Using Redescription Mining to Relate Clinical and Biological Characteristics of Cognitively Impaired and Alzheimer's Disease Patients
Mihelčić, Matej, Šimić, Goran, Leko, Mirjana Babić, Lavrač, Nada, Džeroski, Sašo, Šmuc, Tomislav
We used redescription mining to find interpretable rules revealing associations between those determinants that provide insights about the Alzheimer's disease (AD). We extended the CLUS-RM redescription mining algorithm to a constraint-based redescription mining (CBRM) setting, which enables several modes of targeted exploration of specific, user-constrained associations.

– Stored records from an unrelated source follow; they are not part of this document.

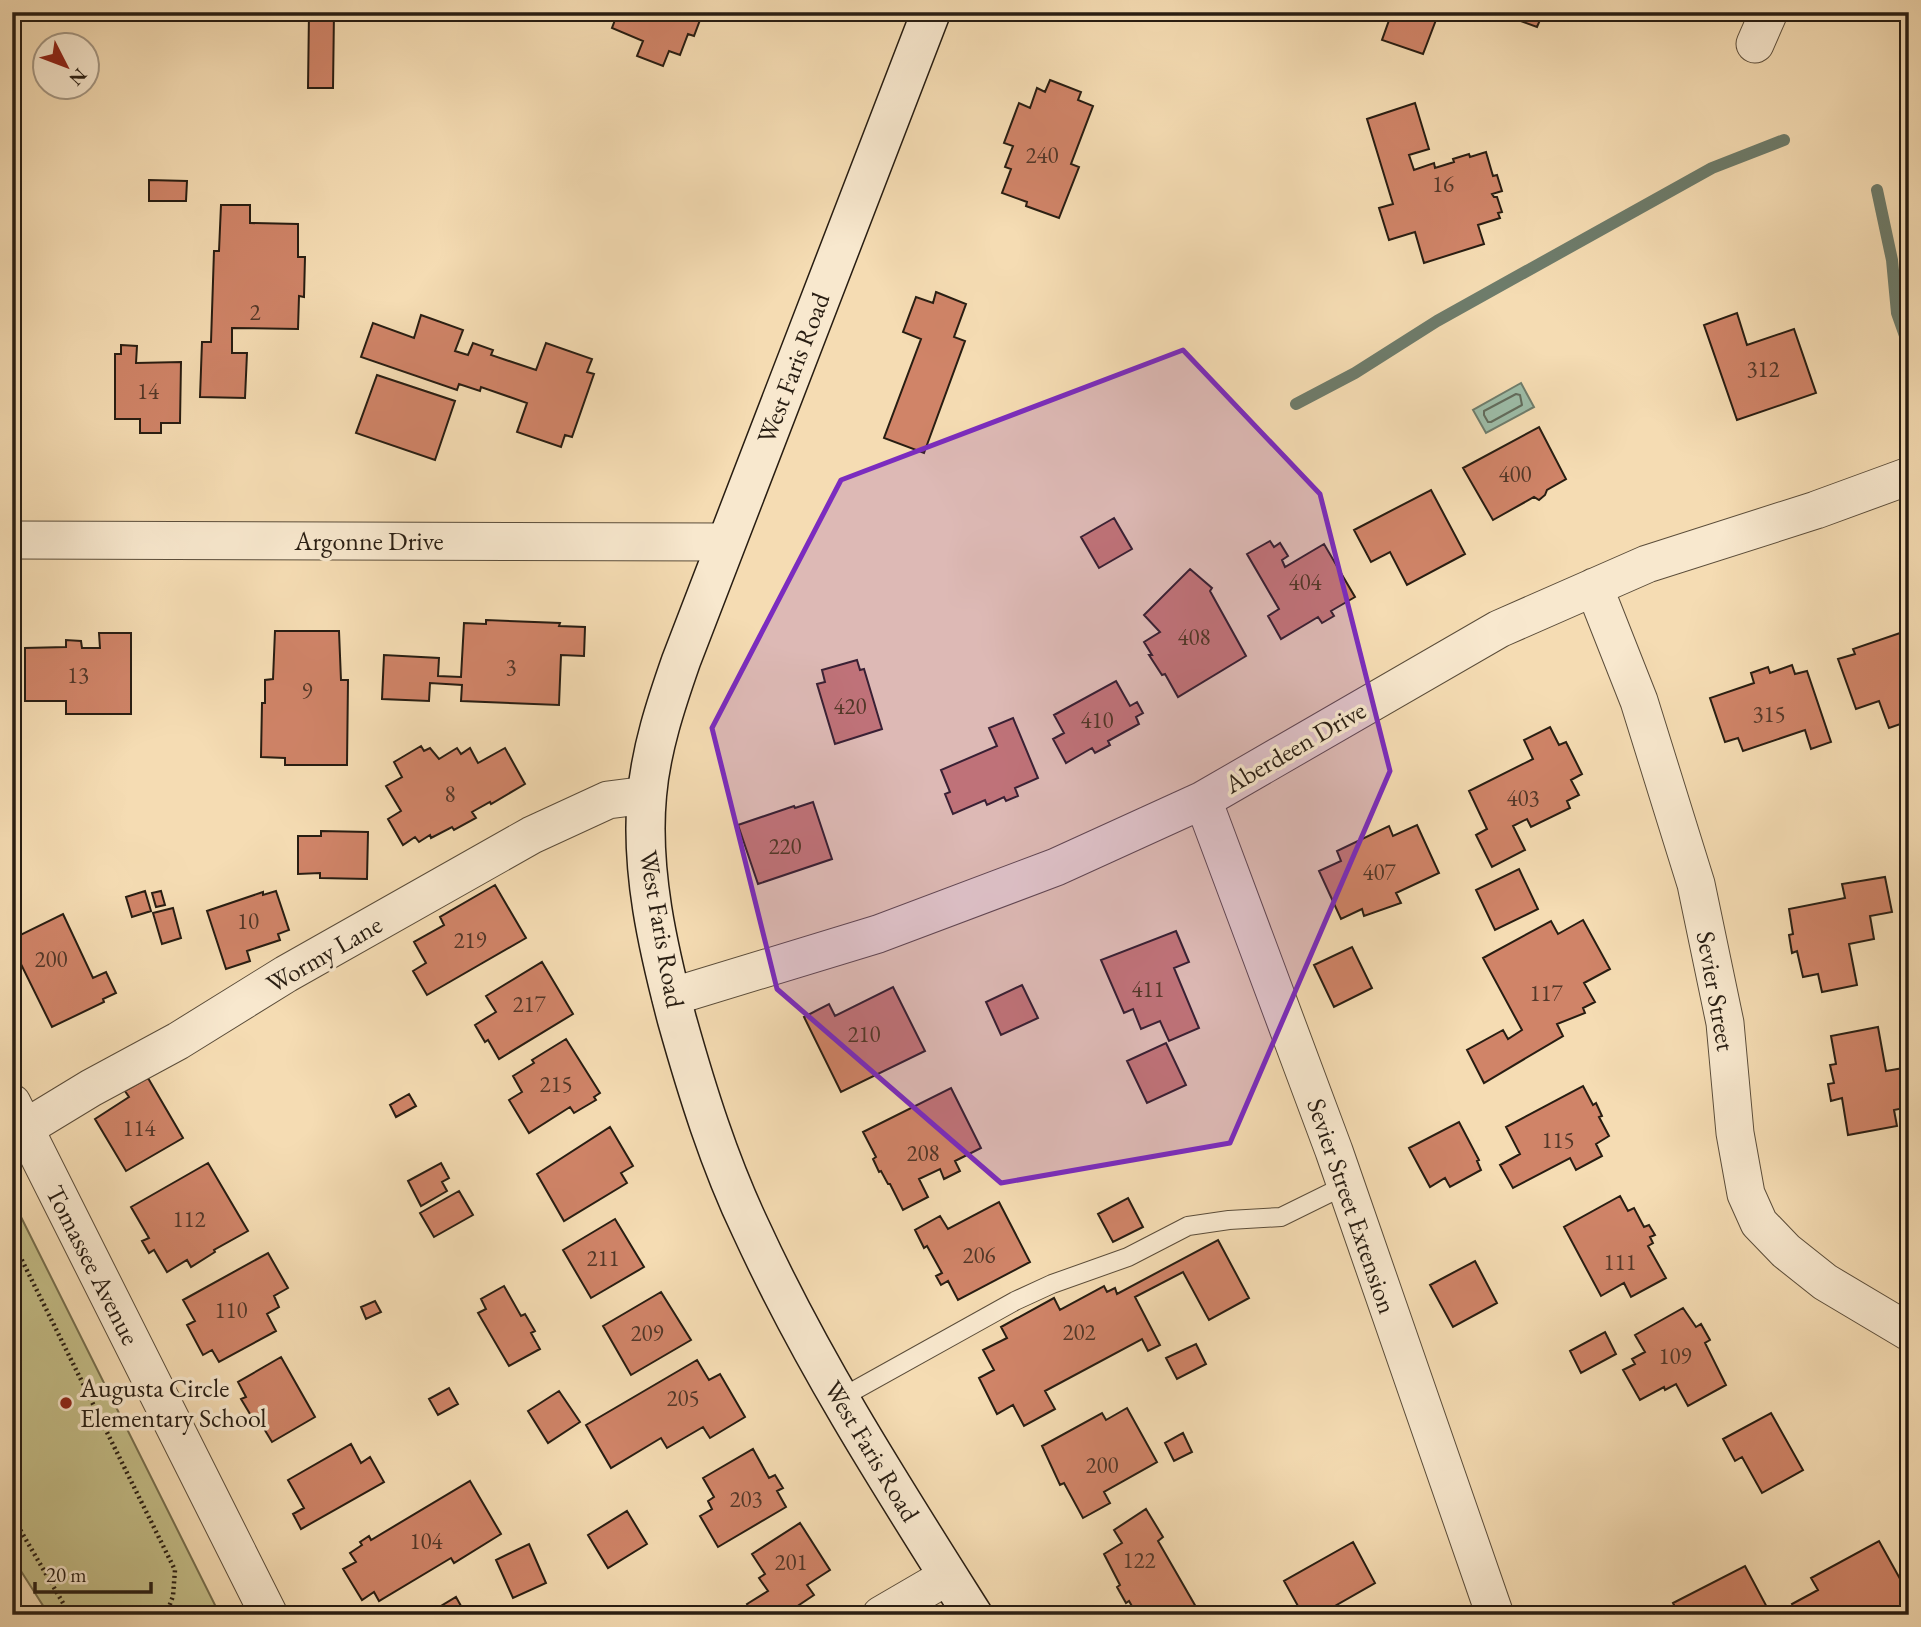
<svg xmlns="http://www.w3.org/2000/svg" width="1921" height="1627" font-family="'EB Garamond',serif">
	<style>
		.green { fill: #c4be88; stroke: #766e4d; stroke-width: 2 }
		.water { fill: #9dbca7; stroke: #6e7c6b; stroke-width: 2 }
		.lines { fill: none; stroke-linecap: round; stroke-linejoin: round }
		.shore { stroke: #626c5c; stroke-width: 2 }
		.stream { stroke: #6e7c6b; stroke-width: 12 }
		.building { fill: #d08468; stroke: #281d12; stroke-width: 2 }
		.service-casing { stroke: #5b4d3a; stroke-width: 20 }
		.minor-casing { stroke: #5b4d3a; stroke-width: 39 }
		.secondary-casing { stroke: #281d12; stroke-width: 41 }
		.path { stroke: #281d12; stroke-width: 4.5; stroke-dasharray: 2 3.5; stroke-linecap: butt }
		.service { stroke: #f8e8ce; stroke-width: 18 }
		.minor { stroke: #f8e8ce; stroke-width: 37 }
		.secondary { stroke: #f8e8ce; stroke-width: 38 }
		.marked { fill: #7b2cbf; fill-opacity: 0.2; stroke: #7b2cbf; stroke-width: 5; stroke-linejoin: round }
		.poi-dot { fill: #8f2418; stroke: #f8e8ce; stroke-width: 2.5 }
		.labels { text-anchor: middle; stroke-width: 7; stroke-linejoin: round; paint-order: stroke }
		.number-label { font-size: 23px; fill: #523728 }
		.street-label { font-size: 26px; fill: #281d12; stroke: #f8e8ce }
		.poi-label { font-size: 26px; fill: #281d12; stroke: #f8e8ce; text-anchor: start }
	</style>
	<rect width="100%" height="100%" fill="#f5dcb3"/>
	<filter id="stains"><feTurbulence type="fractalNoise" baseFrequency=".00286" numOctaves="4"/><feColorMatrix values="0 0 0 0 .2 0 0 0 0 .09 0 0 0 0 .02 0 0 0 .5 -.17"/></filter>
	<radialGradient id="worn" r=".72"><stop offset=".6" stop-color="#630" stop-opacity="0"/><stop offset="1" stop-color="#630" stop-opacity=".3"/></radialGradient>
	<path class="green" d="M12 1199 217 1609 206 1615H49L12 1557Z"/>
	<path class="water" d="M1521 383 1534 407 1486 433 1473 410Z"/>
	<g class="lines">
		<path class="shore" d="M1516 394 1520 395 1522 405 1491 422H1488L1484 415V411Z"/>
		<path class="stream" d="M1877 190 1892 260 1897 313 1909 347
			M1296 404 1355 373 1437 321 1712 168 1784 140"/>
	</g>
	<path class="building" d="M309 12H334L333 88H308Z
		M618 12H703L694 36 688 34 680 55 669 51 663 66 637 56 643 41 612 28Z
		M1392 12H1439L1423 54 1382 40Z
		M1496 12H1550L1549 15 1543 13 1537 27Z
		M1050 80 1081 92 1078 100 1093 106 1071 164 1079 167 1059 218 1026 206 1027 202 1002 193 1011 169 1005 167 1013 146 1004 143 1019 103 1030 108 1037 88 1045 92Z
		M1415 103 1429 149 1409 155 1414 170 1434 163 1435 168 1454 162 1453 159 1469 154 1470 157 1486 152 1493 176 1497 175 1502 191 1492 194 1494 197H1497L1502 212 1498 213 1500 218 1478 225 1484 244 1424 263 1415 232 1389 240 1379 208 1393 204 1367 119Z
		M149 180 187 181 186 201H149Z
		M221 205H250V223L298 224V257H305L304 297 299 296 298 329 232 328V353H247L245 398 200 397 202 342H211L214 251H219Z
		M936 292 966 304 954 337 965 341 924 453 884 438 921 339 903 332 916 297 933 303Z
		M1737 313 1747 345 1794 329 1816 393 1737 420 1704 325Z
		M421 315 463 330 455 351 468 355 473 343 493 350 491 355 536 370 546 343 592 359 587 372 594 374 572 437 565 435 561 447 517 432 527 403 481 387 480 391 459 384 457 390 361 357 373 323 414 338Z
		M121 345 137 346 136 363 181 362 180 423H161V433H140V419H115V354H121Z
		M377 375 455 401 435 460 356 433Z
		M1539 427 1566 479 1547 490 1545 495 1539 500 1534 497 1493 520 1463 468Z
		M1431 490 1465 554 1407 585 1390 552 1371 562 1354 530Z
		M1114 518 1132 549 1099 568 1081 537Z
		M1270 541 1274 547 1280 543 1288 556 1282 560 1285 567 1324 544 1355 597 1331 611 1334 616 1322 623 1318 617 1281 639 1268 616 1279 609 1247 554Z
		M1190 569 1212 588 1210 591 1246 656 1178 697 1165 674 1162 675 1149 655H1152L1144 642 1160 632 1144 615Z
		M486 620 560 623 559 626 585 627 584 656 561 655 559 705 461 701 462 685 430 683 429 701 382 699 384 655 439 658 438 676 461 677 464 623 486 624Z
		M1909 630V721L1889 728 1879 701 1856 709 1838 659 1855 654 1853 649Z
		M275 631H339L341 680H348L347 765H285V758L261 757 262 703H265V680L273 679Z
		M99 633H131V714H66V701H25V648L66 647V640L81 641 82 648H100Z
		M857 660 860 670 864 669 882 729 835 744 817 684 825 682 822 670Z
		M1792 665 1795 674 1807 671 1831 742 1811 749 1805 730 1743 751 1738 738 1725 742 1710 698 1754 683 1751 673 1768 667 1770 673Z
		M1116 681 1130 706 1137 702 1143 713 1136 717 1139 724 1108 741 1110 745 1095 753 1092 748 1066 763 1053 739 1064 733 1054 715Z
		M1013 718 1038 778 1015 788 1018 796 1006 801 1004 797 987 805 985 800 953 814 945 794 950 792 941 770 997 746 989 728Z
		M1550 727 1559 745 1566 742 1582 774 1571 780 1579 795 1567 801 1570 808 1531 827 1527 819 1513 826 1525 850 1492 867 1476 835 1487 829 1469 791 1533 759 1524 740Z
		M421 746 424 751 430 748 439 759 457 748 461 754 470 748 478 763 505 748 525 784 491 804 490 802 472 812 476 818 454 830 452 827 431 838 430 835 419 842 415 837 403 845 388 819 401 811 386 786 402 777 394 762Z
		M813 802 832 859 758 884 738 825 794 806 795 808Z
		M1417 825 1439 873 1396 893 1401 903 1364 916 1362 909 1341 919 1319 871 1341 861 1337 851 1389 826 1393 836Z
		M321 831 368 832 367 879 320 878V873L298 874V836H321Z
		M1519 869 1538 909 1495 930 1476 890Z
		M1885 877 1892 912 1870 916 1874 939 1849 944 1857 985 1822 992 1818 974 1803 977 1797 951 1792 953 1789 935 1793 934 1789 909 1845 898 1842 884Z
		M495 885 526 938 427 995 413 971 426 963 414 942 444 925 440 917Z
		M145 891 151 911 132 917 126 897Z
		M161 891 165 905 156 907 152 893Z
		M276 891 289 930 278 934 280 940 247 951 250 961 226 969 207 911 263 892V895Z
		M173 908 181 938 162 944 153 913Z
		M63 914 93 978 106 972 116 993 103 999 104 1002 52 1027 12 946V939Z
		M1583 920 1610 969 1584 983 1595 1002 1583 1008 1585 1013 1557 1024 1563 1036 1484 1083 1467 1050 1503 1030 1508 1039 1522 1030 1483 958 1551 921 1558 934Z
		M1176 931 1189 962 1174 968 1199 1028 1169 1041 1160 1021 1141 1029 1133 1009 1124 1013 1101 960Z
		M1352 947 1372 988 1334 1007 1314 965Z
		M542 962 573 1014 499 1059 488 1040 485 1042 475 1025 496 1012 486 996Z
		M1022 985 1038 1018 1001 1035 986 1002Z
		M893 987 925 1051 841 1092 804 1017 829 1004 835 1016Z
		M1878 1027 1886 1071 1909 1067V1107L1894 1110 1897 1126 1848 1135 1842 1098 1831 1101 1828 1084 1834 1083 1830 1065 1836 1064 1831 1036Z
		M566 1039 600 1093 594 1097 596 1100 574 1113 570 1107 529 1133 509 1100 522 1092 513 1076 534 1063 532 1060Z
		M1166 1043 1186 1085 1147 1103 1127 1061Z
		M148 1078 183 1138 126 1171 95 1119 129 1097 125 1091Z
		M1583 1086 1593 1105 1596 1103 1602 1116 1599 1117 1609 1136 1596 1144 1602 1156 1576 1170 1570 1158 1513 1188 1500 1165 1520 1154 1506 1127Z
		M951 1088 981 1148 955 1161 960 1171 944 1179 940 1169 919 1179 928 1197 903 1210 890 1184H888L881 1171 879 1172 873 1159 876 1157 863 1132Z
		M409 1094 416 1106 396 1117 390 1105Z
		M1459 1122 1479 1160 1477 1161 1481 1170 1450 1187 1445 1178 1430 1187 1409 1148Z
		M610 1127 633 1166 621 1173 627 1183 564 1221 537 1174Z
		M208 1163 248 1231 214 1250 215 1252 191 1267 187 1260 167 1272 154 1250 149 1253 142 1241 149 1238 131 1207Z
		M441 1163 449 1178 442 1182 447 1191 421 1206 408 1181Z
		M459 1191 473 1215 434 1237 420 1213Z
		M1620 1196 1628 1211 1634 1208 1644 1227 1649 1225 1655 1235 1650 1237 1653 1243 1648 1246 1666 1278 1631 1297 1624 1283 1601 1296 1564 1227Z
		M1128 1198 1143 1227 1113 1242 1098 1214Z
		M999 1202 1030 1262 958 1300 948 1281 941 1285 936 1276 942 1273 927 1246 924 1248 915 1230 940 1216 948 1229Z
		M615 1219 644 1267 591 1298 563 1250Z
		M1218 1240 1249 1298 1209 1320 1183 1272 1135 1297 1160 1345 1148 1351 1142 1339 1045 1391 1055 1409 1024 1426 1013 1405 997 1414 979 1378 994 1370 983 1350 1007 1338 1001 1327 1054 1298 1060 1310 1104 1286 1107 1292 1115 1288 1117 1294Z
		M268 1253 288 1288 274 1296 279 1307 267 1314 276 1331 219 1362 212 1350 203 1355 187 1325 195 1321 183 1300Z
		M1475 1261 1497 1303 1453 1327 1430 1285Z
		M504 1286 521 1316 525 1314 535 1331 531 1333 540 1349 509 1366 478 1313 486 1309 481 1299Z
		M661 1292 691 1340 631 1375 603 1326Z
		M375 1301 381 1312 366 1319 361 1307Z
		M1683 1308 1696 1327 1701 1324 1710 1340 1705 1343 1726 1385 1688 1406 1676 1384 1665 1390 1664 1387 1640 1400 1623 1370 1635 1364 1632 1359 1645 1352 1635 1335Z
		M1605 1332 1616 1354 1581 1373 1570 1351Z
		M1196 1344 1206 1364 1177 1379 1166 1358Z
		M281 1357 315 1417 272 1442 260 1422 256 1424 241 1399 246 1397 238 1382Z
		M697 1360 709 1380 720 1374 745 1417 710 1438 703 1427 667 1448 661 1438 611 1468 586 1425Z
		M449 1388 458 1404 438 1415 429 1399Z
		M559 1391 580 1422 548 1443 528 1411Z
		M1127 1408 1157 1462 1104 1492 1110 1503 1083 1518 1064 1483 1060 1485 1042 1446 1102 1413 1106 1420Z
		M1771 1413 1803 1470 1762 1493 1742 1457 1735 1461 1723 1439Z
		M1183 1433 1192 1452 1174 1461 1165 1443Z
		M351 1444 361 1463 370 1457 384 1482 301 1529 293 1514 304 1508 288 1480Z
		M753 1449 769 1478 775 1475 783 1488 777 1491 786 1507 718 1547 700 1516 712 1509 708 1501 714 1497 703 1478Z
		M470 1481 501 1534 454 1563 451 1558 379 1601 374 1592 362 1600 343 1569 356 1562 350 1553 362 1545 360 1542 369 1536 371 1540Z
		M1146 1509 1163 1537 1158 1541 1196 1607 1183 1615H1137L1129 1601 1126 1603 1117 1587 1120 1585 1104 1554 1122 1543 1114 1530Z
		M627 1511 647 1544 608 1568 588 1535Z
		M800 1523 830 1570 807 1585 814 1595 784 1615H754L747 1604 768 1591 759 1578 765 1574 752 1554Z
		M1879 1541 1909 1595V1615H1798L1792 1604 1818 1590 1811 1578Z
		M1353 1542 1375 1583 1319 1615H1303L1284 1581Z
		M529 1544 546 1583 513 1598 496 1560Z
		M1745 1566 1769 1611 1762 1615H1679L1673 1603Z
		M456 1597 466 1615H426Z"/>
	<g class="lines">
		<g class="service-casing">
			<path id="service" d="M839 1399 1015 1301 1052 1284 1128 1257 1188 1226 1229 1220 1281 1217 1346 1185"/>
		</g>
		<g class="minor-casing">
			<path id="minor" d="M1755 44 1769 12
				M12 540 726 542
				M1594 587 1639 701 1696 884 1725 1023 1735 1133 1746 1194 1759 1223 1786 1251 1825 1282 1909 1332
				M1203 800 1334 1151 1495 1615
				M671 997 878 934 1056 867 1203 800 1499 629 1647 564 1816 510 1909 476
				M12 1103 269 1615
				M12 1136 91 1088 178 1041 286 974 532 835 608 800 647 795
				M881 1615 948 1576"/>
		</g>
		<g class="secondary-casing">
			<path id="secondary" d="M931 12 681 661C666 704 651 749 647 795 640 870 658 948 677 1020 697 1091 719 1162 751 1229 813 1364 894 1490 973 1615"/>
		</g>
		<path class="path" d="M12 1240 175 1570 173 1596 166 1615
			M12 1516 70 1615"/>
		<use href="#service" class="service"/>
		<use href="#minor" class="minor"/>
		<use href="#secondary" class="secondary"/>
	</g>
	<path class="marked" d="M1183 350 1320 494 1390 771 1230 1143 1001 1183 777 989 712 728 841 480Z"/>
	<circle class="poi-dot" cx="66" cy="1403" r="7"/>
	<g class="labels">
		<g class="number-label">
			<text x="1042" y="163">240</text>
			<text x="1443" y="192">16</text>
			<text x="255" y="320">2</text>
			<text x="1763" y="377">312</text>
			<text x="148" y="399">14</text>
			<text x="1515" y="482">400</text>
			<text x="1305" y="590">404</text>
			<text x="1194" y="645">408</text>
			<text x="511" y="675">3</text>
			<text x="78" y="683">13</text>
			<text x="307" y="699">9</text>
			<text x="850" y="714">420</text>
			<text x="1769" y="722">315</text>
			<text x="1097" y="728">410</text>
			<text x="450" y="802">8</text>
			<text x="1523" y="806">403</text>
			<text x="785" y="854">220</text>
			<text x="1379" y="880">407</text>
			<text x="248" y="929">10</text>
			<text x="470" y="948">219</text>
			<text x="51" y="967">200</text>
			<text x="1148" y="997">411</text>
			<text x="1546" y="1001">117</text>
			<text x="529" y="1012">217</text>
			<text x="864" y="1042">210</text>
			<text x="556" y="1092">215</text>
			<text x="139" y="1136">114</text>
			<text x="1558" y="1148">115</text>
			<text x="923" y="1161">208</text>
			<text x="189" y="1227">112</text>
			<text x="979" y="1263">206</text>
			<text x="603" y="1266">211</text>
			<text x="1620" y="1270">111</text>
			<text x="231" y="1318">110</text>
			<text x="1079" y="1340">202</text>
			<text x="647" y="1341">209</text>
			<text x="1675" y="1364">109</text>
			<text x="683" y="1406">205</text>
			<text x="1102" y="1473">200</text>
			<text x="746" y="1507">203</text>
			<text x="426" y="1549">104</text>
			<text x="1139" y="1568">122</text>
			<text x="791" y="1570">201</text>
		</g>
		<g class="street-label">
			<text transform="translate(793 368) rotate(-69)" y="9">West Faris Road</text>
			<text x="369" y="550">Argonne Drive</text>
			<text transform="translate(1295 747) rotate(-30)" y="9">Aberdeen Drive</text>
			<text transform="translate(662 929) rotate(80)" y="9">West Faris Road</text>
			<text transform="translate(324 954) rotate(-30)" y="9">Wormy Lane</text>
			<text transform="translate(1716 991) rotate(80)" y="9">Sevier Street</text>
			<text transform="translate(1352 1206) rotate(71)" y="9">Sevier Street Extension</text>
			<text transform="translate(93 1265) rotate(63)" y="9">Tomassee Avenue</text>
			<text transform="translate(872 1451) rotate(59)" y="9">West Faris Road</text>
		</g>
		<g class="poi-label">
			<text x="80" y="1397">Augusta Circle<tspan x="80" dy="30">Elementary School</tspan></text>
		</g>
	</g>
	<rect width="1921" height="1627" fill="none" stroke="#f5dcb3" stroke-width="42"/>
	<rect x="14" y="14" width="1893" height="1599" fill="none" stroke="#281d12" stroke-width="3.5"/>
	<rect x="21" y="21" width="1879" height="1585" fill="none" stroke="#281d12" stroke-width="2"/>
	<g transform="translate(66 66) rotate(132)"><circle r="33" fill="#f8e8ce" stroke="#a59783" stroke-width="2"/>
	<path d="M0-5L12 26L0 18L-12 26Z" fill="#8f2418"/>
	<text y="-10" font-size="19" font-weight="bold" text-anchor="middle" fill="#281d12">N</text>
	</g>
	<path d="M35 1582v10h116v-10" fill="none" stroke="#281d12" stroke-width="3.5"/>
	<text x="46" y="1582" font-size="21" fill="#281d12" stroke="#f8e8ce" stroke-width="5" paint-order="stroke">20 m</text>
	<rect width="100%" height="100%" filter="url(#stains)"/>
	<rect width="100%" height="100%" fill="url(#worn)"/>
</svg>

Redescription mining enabled finding specific constructs of clinical and biological attributes that describe many groups of subjects of different size, homogeneity and levels of cognitive impairment. We confirmed some previously known findings. However, in some instances, as with the attributes: testosterone, the imaging attribute Spatial Pattern of Abnormalities for Recognition of Early AD, as well as the levels of leptin and angiopoietin-2 in plasma, we corroborated previously debatable findings or provided additional information about these variables and their association with AD pathogenesis. Applying redescription mining on ADNI data resulted with the discovery of one largely unknown attribute: the Pregnancy-Associated Protein-A (PAPP-A), which we found highly associated with cognitive impairment in AD. Statistically significant correlations (p <= 0.01) were found between PAPP-A and various different clinical tests. The high importance of this finding lies in the fact that PAPP-A is a metalloproteinase, known to cleave insulin-like growth factor binding proteins. Since it also shares similar substrates with A Disintegrin and the Metalloproteinase family of enzymes that act as {\alpha}-secretase to physiologically cleave amyloid precursor protein (APP) in the non-amyloidogenic pathway, it could be directly involved in the metabolism of APP very early during the disease course. Therefore, further studies should investigate the role of PAPP-A in the development of AD more thoroughly.